Her stories about her students never fail to resonate. There was an answer today GAME ON, and she shared the following. (Note the word “hoodla” at the end as a plural form of hoodlum.)

Yesterday I had a new kid. But when he gave me his name, I realized he has been on my roster all semester but has been suspended. (Since it’s been so long, I had asked about him and was told that he had tried to sneak a knife into school, and he’d be out for the rest of the year.) So hearing his name startled me and I surreptitiously considered him more closely. Just seemed like a normal kid. As we chatted, I picked up on a twinkle in his eye and realized that several times he was pulling my leg with some outrageous story. I told him that he didn’t really know me but that he couldn’t have chosen a more deserving teacher to “have on” because I spend the majority of my day pranking kids. I deserve it. But then I leaned over and said, Be warned, Mister. GAME. ON. Who knows what the truth is about his lengthy suspension. All I know is that most of the kids at my school are bright and delightful, not the hoodla everyone expects of alternative school populations.

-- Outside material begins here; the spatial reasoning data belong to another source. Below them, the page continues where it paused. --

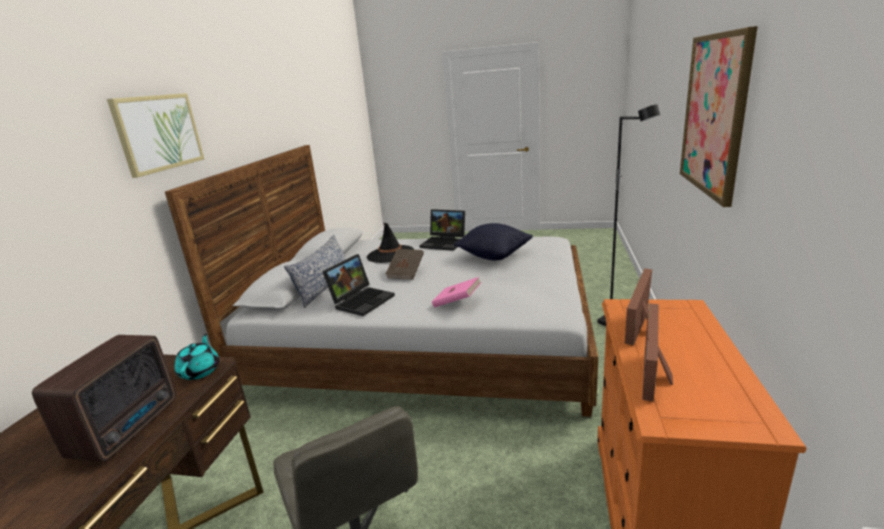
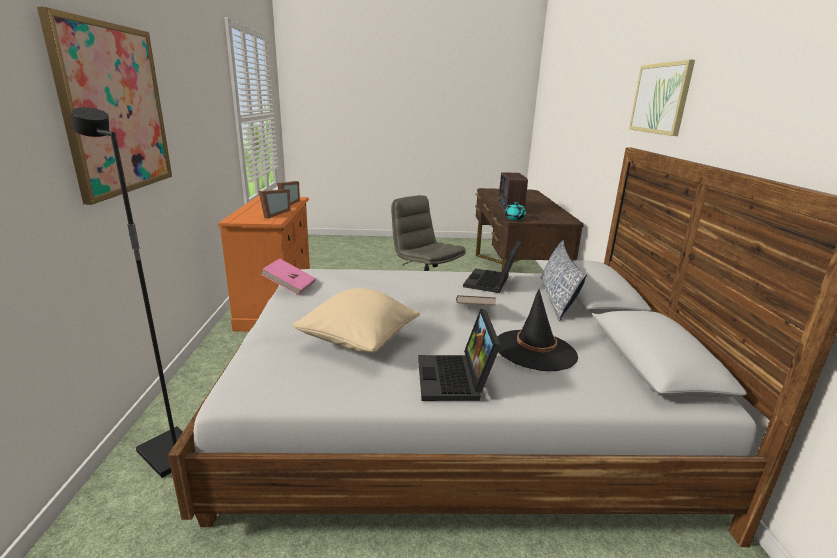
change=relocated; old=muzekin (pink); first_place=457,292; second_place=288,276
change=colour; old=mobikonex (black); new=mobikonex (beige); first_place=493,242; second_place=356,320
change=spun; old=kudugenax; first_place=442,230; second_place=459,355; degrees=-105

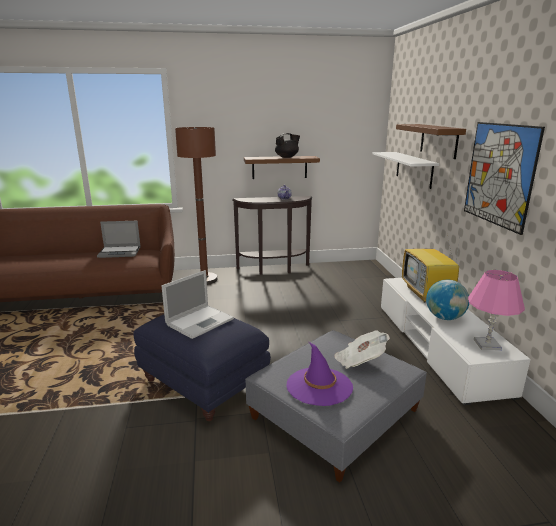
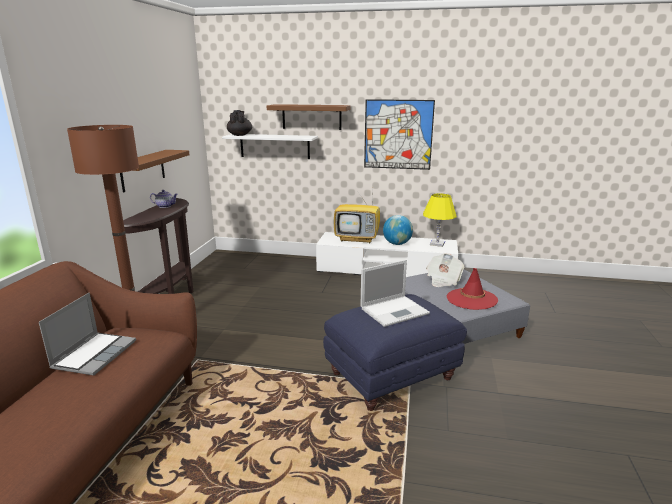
change=relocated; old=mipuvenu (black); first_place=287,145; second_place=239,123
change=colour; old=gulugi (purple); new=gulugi (red); first_place=319,374; second_place=472,289
change=colour; old=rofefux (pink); new=rofefux (yellow); first_place=496,310; second_place=440,220
change=spun; old=kudugenax; first_place=198,304; second_place=395,293; degrees=90

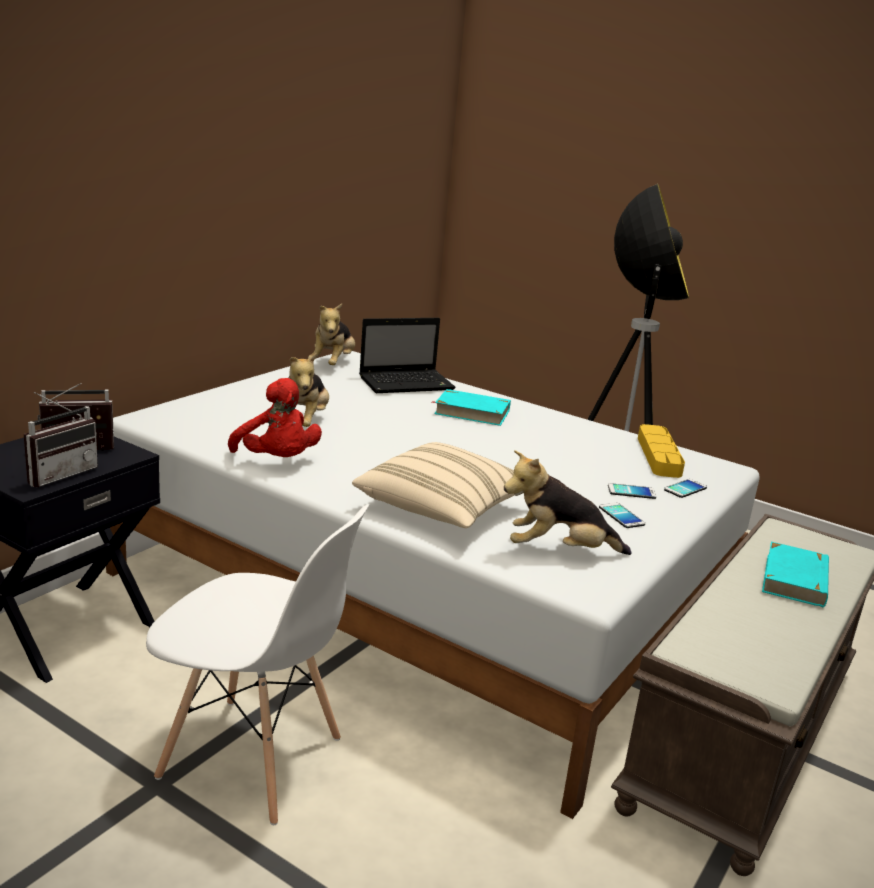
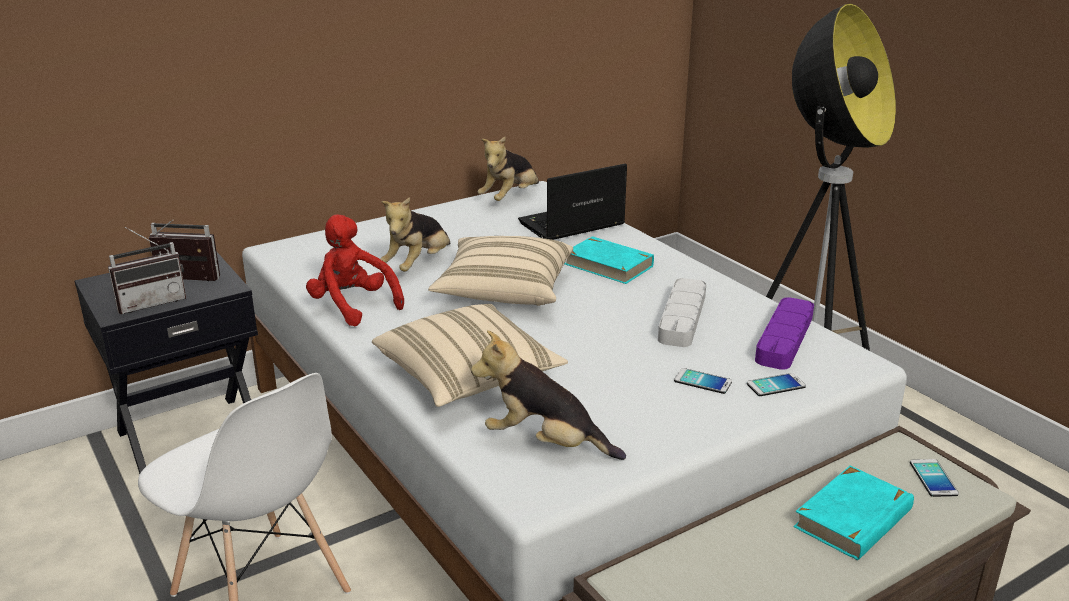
change=appeared; new=mobikonex (beige); second_place=500,271
change=appeared; new=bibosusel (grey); second_place=682,312
change=relocated; old=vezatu; first_place=622,515; second_place=934,478
change=colour; old=bibosusel (yellow); new=bibosusel (purple); first_place=661,451; second_place=784,333
change=spun; old=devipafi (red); first_place=275,417; second_place=355,270; degrees=150
change=spun; old=kudugenax; first_place=407,355; second_place=572,202; degrees=150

Who says the puzzle isn’t timely, or, in this case, untimely? 41A today was “Diaper bag supply,” and the answer was TALC. And it was reported today that J&J reached an $8.9 billion settlement in the lawsuits over the talc-cancer link. Ouch!

OMG! Get this, readers!! A comment by Barbara S. today on 1D blew my head open. The clue was “Faline’s sweetheart in a Disney classic.” So that’s impossible, but it turns out to be BAMBI. Very few of us had heard of Faline. In any event, in discussing it, Barbara S. referred to Bambi as “he.” What??!! Bambi is male?? No way, right? So I googled it and, sure enough, Bambi is a young male deer!! Bambi’s appearance in the film leads us to believe Bambi is female, but the novel makes it clear Bambi is male. Any of you out there know about this before? Is it just me, living under my rock?


The poem of the day from the Poetry Foundation ends on such a pretty image. It’s by Ha Jin and is called “Ways of Talking.”

We used to like talking about grief
Our journals and letters were packed
with losses, complaints, and sorrows.
Even if there was no grief
we wouldn’t stop lamenting
as though longing for the charm
of a distressed face.

Then we couldn’t help expressing grief
So many things descended without warning:
labor wasted, loves lost, houses gone,
marriages broken, friends estranged,
ambitions worn away by immediate needs.
Words lined up in our throats
for a good whining.
Grief seemed like an endless river—
the only immortal flow of life.

After losing a land and then giving up a tongue,
we stopped talking of grief
Smiles began to brighten our faces.
We laugh a lot, at our own mess.
Things become beautiful,
even hailstones in the strawberry fields.

Thanks for dropping in! See you tomorrow!